La campagne présidentielle s’est officiellement ouverte ce vendredi 10 octobre 2025, à 00H00 sur toute l’étendue du territoire national. Ce vaste mouvement de séduction des électeurs permettra ainsi au cinq candidats en lice, notamment Alassane Ouattara du Rassemblement des Houphouétistes pour la Démocratie et la Paix (RHDP) ; Ahoua Don Mello, indépendant ; Simone Ehivet Gbagbo du Mouvement des Générations Capables (MGC) ; Jean-Louis Billon de CODE et Henriette Adjoua Lagou du Groupement des Partenaires pour la Paix (GP-Paix), de défendre leur projet de société devant les Ivoiriens, à l’effet d’obtenir leur vote, le 25 octobre prochain, jour du scrutin.
En dépit de ce que la séduction des électeurs se jouera par le charme du folklore qui sera donné de voir à travers tout le pays, il reviendra aux cinq candidats, pendant ces deux semaines qui leur sont consacrées, de montrer qu’ils savent les enjeux et défis auxquels les Ivoiriens font ou feront face dans les cinq prochaines années, et l’orientation qui convient au pays dans sa marche vers son développement socioéconomique, sa stabilité sociopolitique. Mais mieux, qu’ils maîtrisent les enjeux d’ordre sécuritaire dans un environnement sous-régional Ouest-africain fortement en clin aux attaques terroristes de tous genres. Et pour lesquels ils pourront proposer des mesures pouvant annihiler, sinon en réduire drastiquement les risques et préserver la quiétude des populations ivoiriennes.
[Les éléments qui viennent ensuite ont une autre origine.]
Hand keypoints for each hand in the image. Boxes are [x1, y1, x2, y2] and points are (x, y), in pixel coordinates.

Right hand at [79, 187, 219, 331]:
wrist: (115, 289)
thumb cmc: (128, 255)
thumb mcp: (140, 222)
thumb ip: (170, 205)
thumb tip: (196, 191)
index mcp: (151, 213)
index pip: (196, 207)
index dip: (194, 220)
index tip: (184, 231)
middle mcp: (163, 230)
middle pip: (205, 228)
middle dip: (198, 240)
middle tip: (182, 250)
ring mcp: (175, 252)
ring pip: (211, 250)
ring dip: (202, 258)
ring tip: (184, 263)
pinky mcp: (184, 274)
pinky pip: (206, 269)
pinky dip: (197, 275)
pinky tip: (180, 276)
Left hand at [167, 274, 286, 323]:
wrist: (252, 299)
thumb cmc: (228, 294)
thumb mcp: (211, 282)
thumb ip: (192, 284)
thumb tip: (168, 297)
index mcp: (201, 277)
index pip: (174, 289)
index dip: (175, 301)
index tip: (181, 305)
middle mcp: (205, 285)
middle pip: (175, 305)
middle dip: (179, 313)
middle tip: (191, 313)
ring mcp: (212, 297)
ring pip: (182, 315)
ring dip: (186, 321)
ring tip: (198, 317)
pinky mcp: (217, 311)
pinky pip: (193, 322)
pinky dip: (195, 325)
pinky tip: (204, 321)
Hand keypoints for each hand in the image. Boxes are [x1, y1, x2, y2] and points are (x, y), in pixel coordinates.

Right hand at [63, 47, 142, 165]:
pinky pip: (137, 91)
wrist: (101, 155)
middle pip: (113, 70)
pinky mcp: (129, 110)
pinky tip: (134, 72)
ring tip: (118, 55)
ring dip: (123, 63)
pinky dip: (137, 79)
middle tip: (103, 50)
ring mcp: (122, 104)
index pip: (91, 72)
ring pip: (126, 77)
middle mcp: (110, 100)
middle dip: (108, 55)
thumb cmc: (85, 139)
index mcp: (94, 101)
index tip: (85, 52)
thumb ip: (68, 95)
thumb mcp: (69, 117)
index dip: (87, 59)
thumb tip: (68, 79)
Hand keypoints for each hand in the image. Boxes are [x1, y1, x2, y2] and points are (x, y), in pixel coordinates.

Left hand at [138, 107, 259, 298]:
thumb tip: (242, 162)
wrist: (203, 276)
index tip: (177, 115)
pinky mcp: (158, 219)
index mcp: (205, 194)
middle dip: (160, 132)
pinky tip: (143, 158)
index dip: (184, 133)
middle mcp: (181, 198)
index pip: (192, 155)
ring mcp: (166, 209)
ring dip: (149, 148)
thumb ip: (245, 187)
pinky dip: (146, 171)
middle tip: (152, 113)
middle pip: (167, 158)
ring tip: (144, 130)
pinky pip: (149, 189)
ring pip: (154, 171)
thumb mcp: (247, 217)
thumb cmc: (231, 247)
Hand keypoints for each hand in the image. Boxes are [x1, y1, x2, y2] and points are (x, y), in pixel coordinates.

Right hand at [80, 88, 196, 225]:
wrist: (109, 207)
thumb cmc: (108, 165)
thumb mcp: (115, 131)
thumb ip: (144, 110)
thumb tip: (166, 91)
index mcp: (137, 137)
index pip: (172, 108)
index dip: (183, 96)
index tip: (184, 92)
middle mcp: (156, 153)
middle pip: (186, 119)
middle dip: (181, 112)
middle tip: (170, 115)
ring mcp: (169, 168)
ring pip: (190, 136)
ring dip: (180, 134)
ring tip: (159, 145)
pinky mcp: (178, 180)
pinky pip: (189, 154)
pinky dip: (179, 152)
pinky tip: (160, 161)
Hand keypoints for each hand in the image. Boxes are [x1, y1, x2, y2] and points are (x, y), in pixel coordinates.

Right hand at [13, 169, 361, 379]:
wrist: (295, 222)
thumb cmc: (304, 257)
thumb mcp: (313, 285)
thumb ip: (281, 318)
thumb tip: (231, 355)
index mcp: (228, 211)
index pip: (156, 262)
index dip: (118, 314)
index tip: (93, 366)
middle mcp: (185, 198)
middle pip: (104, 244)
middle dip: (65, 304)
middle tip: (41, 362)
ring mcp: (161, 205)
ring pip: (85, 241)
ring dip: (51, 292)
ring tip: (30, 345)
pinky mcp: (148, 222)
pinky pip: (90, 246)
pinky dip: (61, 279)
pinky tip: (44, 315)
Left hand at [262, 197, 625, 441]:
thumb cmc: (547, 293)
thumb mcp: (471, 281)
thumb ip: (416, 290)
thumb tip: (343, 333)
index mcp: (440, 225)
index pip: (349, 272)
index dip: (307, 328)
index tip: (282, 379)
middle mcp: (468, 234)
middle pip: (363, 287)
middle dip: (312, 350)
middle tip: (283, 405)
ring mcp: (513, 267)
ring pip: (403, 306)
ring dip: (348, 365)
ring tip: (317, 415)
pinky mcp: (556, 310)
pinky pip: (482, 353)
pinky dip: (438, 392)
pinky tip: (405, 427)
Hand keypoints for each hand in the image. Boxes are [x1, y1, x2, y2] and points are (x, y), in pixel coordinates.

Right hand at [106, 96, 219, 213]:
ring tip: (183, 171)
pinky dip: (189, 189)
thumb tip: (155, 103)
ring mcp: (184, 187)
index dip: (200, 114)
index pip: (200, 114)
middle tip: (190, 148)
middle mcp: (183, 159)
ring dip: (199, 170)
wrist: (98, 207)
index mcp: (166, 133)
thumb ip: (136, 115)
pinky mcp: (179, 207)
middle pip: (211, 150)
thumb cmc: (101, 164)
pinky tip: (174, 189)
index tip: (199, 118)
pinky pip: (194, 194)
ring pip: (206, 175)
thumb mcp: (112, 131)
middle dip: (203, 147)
Rappelons que la veille, le président de la Commission Electorale Indépendante (CEI), Ibrahime Coulibaly-Kuibiert, dans une adresse à la Nation, avait rappelé les règles issues du Code électoral et qui encadrent cette autre étape du processus électoral. A savoir l’interdiction faite aux candidats de faire d’utiliser des véhicules administratifs ; de publier des sondages ; de proférer des propos injurieux, diffamatoires ou révélant un manquement grave à la Constitution ; d’inciter au mépris, à la haine, au racisme, au tribalisme et tout fait constitutif d’infraction à la loi pénale.
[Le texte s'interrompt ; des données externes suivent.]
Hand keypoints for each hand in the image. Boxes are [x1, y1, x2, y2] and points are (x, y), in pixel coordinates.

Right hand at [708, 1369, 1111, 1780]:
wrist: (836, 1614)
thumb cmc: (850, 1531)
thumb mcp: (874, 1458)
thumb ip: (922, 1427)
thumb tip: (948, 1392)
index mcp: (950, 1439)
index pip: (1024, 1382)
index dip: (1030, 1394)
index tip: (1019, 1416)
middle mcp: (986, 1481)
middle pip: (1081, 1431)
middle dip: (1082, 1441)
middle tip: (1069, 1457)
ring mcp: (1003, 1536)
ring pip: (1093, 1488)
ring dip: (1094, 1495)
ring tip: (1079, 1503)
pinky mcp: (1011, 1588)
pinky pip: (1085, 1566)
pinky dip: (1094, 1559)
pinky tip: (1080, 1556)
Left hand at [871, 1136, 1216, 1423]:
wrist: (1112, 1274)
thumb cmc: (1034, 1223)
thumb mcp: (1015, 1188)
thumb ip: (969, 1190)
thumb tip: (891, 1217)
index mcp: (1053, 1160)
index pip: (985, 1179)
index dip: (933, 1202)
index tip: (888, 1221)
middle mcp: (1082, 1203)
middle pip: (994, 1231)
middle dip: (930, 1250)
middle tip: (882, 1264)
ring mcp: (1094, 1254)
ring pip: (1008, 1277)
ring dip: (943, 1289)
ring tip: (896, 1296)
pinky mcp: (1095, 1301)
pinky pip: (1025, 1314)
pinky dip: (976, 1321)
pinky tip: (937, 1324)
Il les avait également invités à la mesure, à la courtoisie et à œuvrer pour que cette période d’assaut à la conquête des électeurs soit plutôt festive et non tendancieux. Assurant par la même que la CEI, en collaboration avec les Institutions de la République, notamment les Forces de Défense et de Sécurité, le Corps préfectoral, les organes officiels de presse, de production d’informations numériques et de communication audiovisuelle, a mis en place toutes les dispositions nécessaires pour garantir une campagne électorale équitable et sécurisée, tant sur le terrain que dans les médias de service public.